A lot of it was based upon my experience getting a black belt in karate. … One of the things you need to learn is the strategic value of clear space. Trust me, when four people jump you in a dark alley, you do not want to have your brain wrapped around 3000 e-mails sitting in your in basket. That’s why, when I’m not doing anything else, folks, I’m cleaning up e-mail to zero: if I’m not exactly sure there’s something mission-critical I need to be doing right now, I am cleaning up.

Why? Because there is a surprise coming toward me I can’t see, and when that sucker hits, tonight, it might be landing while I’m speaking, … when that surprise hits, do you want to have still a lot of unconsciously accepted but not clarified agreements with yourself that you don’t know exactly what it means but it might be important and then suddenly having more stuff come in on you?

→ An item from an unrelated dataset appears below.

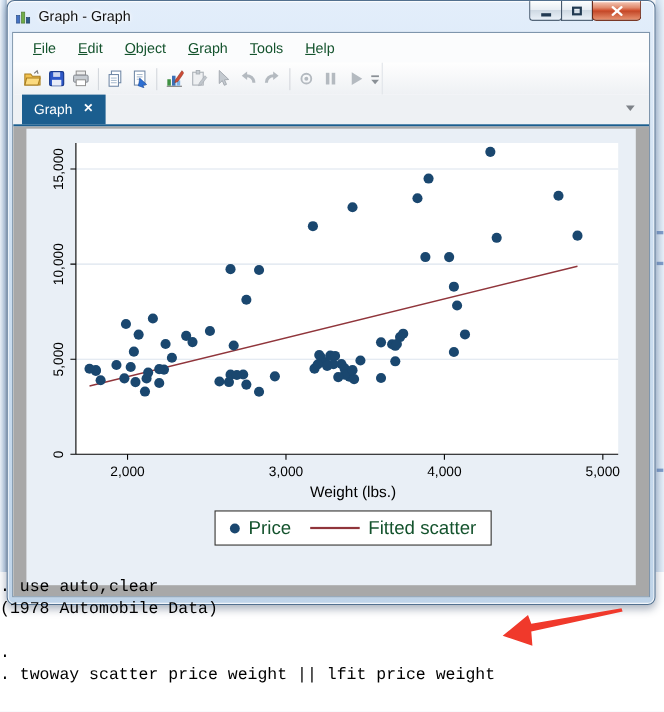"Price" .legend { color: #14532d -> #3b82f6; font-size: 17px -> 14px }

That’s why interruption and surprise is becoming such a stresser these days, simply because most people have such a backlog of stuff that those surprises are hitting on huge backlogs so you have a subliminal sense of angst, you’re going to have a level there that is not clear to engage with that appropriately.

Which is a great argument for paying down your technical debt, too. If there’s one thing you can be sure about when working on legacy code, it’s that surprises are going to hit you when you don’t expect them. And, when that happens, you’ll be so much better off if you have a relatively small backlog of technical debt to work with. Whereas, if your code has “a lot of unconsciously accepted but not clarified agreements with [itself]” (where “not clarified” can mean untested, it can mean tested but badly structured, it can mean code that only one person knows how to work with), then your sense of angst will be far from subliminal, and you won’t be able to engage with the code appropriately to solve your problem.

Incidentally, about 50 minutes into the talk, he mentioned that he’s started generating a tentative daily plan. He’d previously recommended against that, since one unexpected event can and probably will change the course of your entire day, but now he’s finding it useful to structure his day by picking up a few candidate high-priority items, while accepting that events may cause that plan to change. Which I was glad to hear, because I’ve been doing that at work for a few months, and am quite happy with the results. Though he also says that he didn’t need to do that until a year ago; I’m quite sure that I’m less busy now than he was a year ago, which suggests that I’m having problems with managing my commitments and next actions.